1 La Corte costituzionale è intervenuta con la sentenza 242/2019, immediatamente eseguibile, con la quale è stata individuata una circoscritta area in cui l’incriminazione per aiuto al suicidio, ex articolo 580 del codice penale, non è conforme a Costituzione, corrispondente segnatamente ai casi in cui l’aspirante suicida si identifichi in una persona “(a) affetta da una patologia irreversibile e (b) fonte di sofferenze fisiche o psicologiche, che trova assolutamente intollerabili, la quale sia (c) tenuta in vita a mezzo di trattamenti di sostegno vitale, ma resti (d) capace di prendere decisioni libere e consapevoli”.

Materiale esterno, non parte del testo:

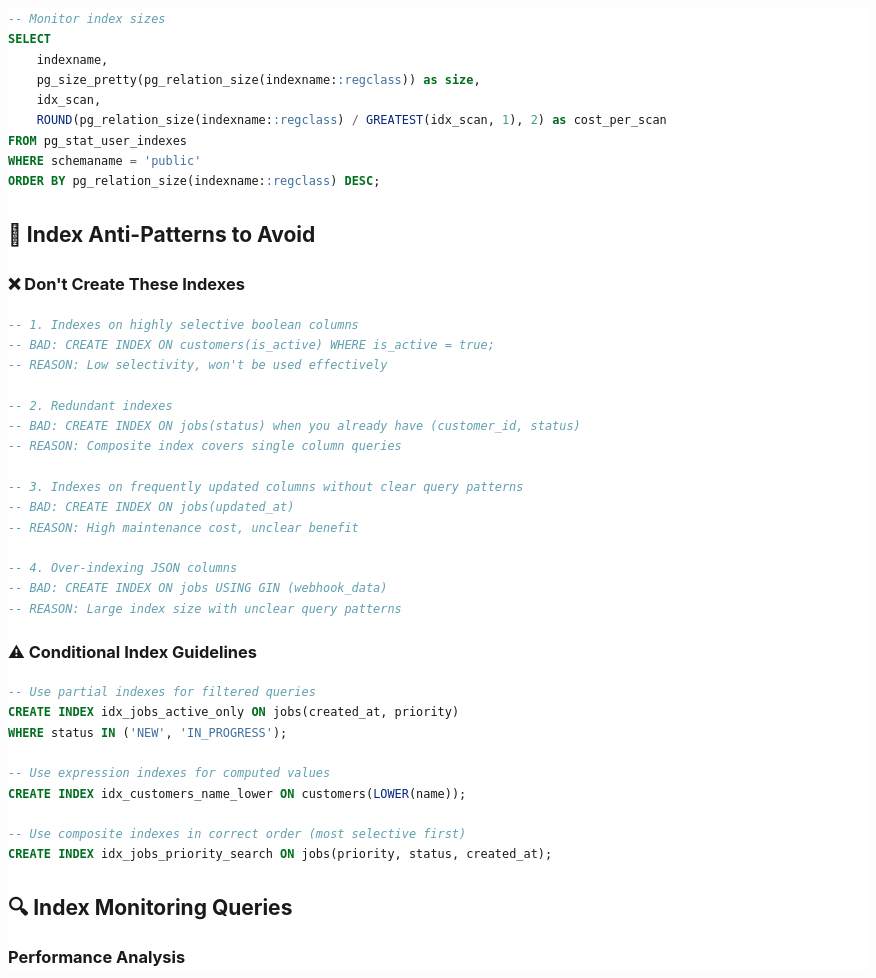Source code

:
```sql
-- Monitor index sizes
SELECT
    indexname,
    pg_size_pretty(pg_relation_size(indexname::regclass)) as size,
    idx_scan,
    ROUND(pg_relation_size(indexname::regclass) / GREATEST(idx_scan, 1), 2) as cost_per_scan
FROM pg_stat_user_indexes
WHERE schemaname = 'public'
ORDER BY pg_relation_size(indexname::regclass) DESC;
```

## 🚫 Index Anti-Patterns to Avoid

### **❌ Don't Create These Indexes**

```sql
-- 1. Indexes on highly selective boolean columns
-- BAD: CREATE INDEX ON customers(is_active) WHERE is_active = true;
-- REASON: Low selectivity, won't be used effectively

-- 2. Redundant indexes
-- BAD: CREATE INDEX ON jobs(status) when you already have (customer_id, status)
-- REASON: Composite index covers single column queries

-- 3. Indexes on frequently updated columns without clear query patterns
-- BAD: CREATE INDEX ON jobs(updated_at)
-- REASON: High maintenance cost, unclear benefit

-- 4. Over-indexing JSON columns
-- BAD: CREATE INDEX ON jobs USING GIN (webhook_data)
-- REASON: Large index size with unclear query patterns
```

### **⚠️ Conditional Index Guidelines**

```sql
-- Use partial indexes for filtered queries
CREATE INDEX idx_jobs_active_only ON jobs(created_at, priority)
WHERE status IN ('NEW', 'IN_PROGRESS');

-- Use expression indexes for computed values
CREATE INDEX idx_customers_name_lower ON customers(LOWER(name));

-- Use composite indexes in correct order (most selective first)
CREATE INDEX idx_jobs_priority_search ON jobs(priority, status, created_at);
```

## 🔍 Index Monitoring Queries

### **Performance Analysis**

Peraltro, con la sentenza 135/2024 la stessa Corte ha evidenziato come non possa esservi “distinzione tra la situazione del paziente già sottoposto a trattamenti di sostegno vitale, di cui può pretendere l’interruzione, e quella del paziente che, per sopravvivere, necessiti, in base a valutazione medica, dell’attivazione di simili trattamenti, che però può rifiutare”;
La Corte costituzionale richiama espressamente la legge 22 dicembre 2017, n. 219 (Norme in materia di consenso informato e di disposizioni anticipate di trattamento) la quale prevede che il paziente può già decidere di lasciarsi morire chiedendo l’interruzione dei trattamenti di sostegno vitale e la sottoposizione a sedazione profonda continua, che lo pone in stato di incoscienza fino al momento della morte. Decisione che il medico è tenuto a rispettare;
Inoltre, nell’ambito della sentenza 242/2019, i giudici costituzionali hanno ritenuto che la verifica delle condizioni che rendono legittimo l’aiuto al suicidio e delle relative modalità di esecuzione debba restare affidata, in attesa dell’intervento legislativo, a strutture pubbliche del servizio sanitario nazionale, e che a tal fine debba essere acquisito il parere del comitato etico territorialmente competente. Ciò in linea con quanto già stabilito in precedenti pronunce, relative a situazioni analoghe.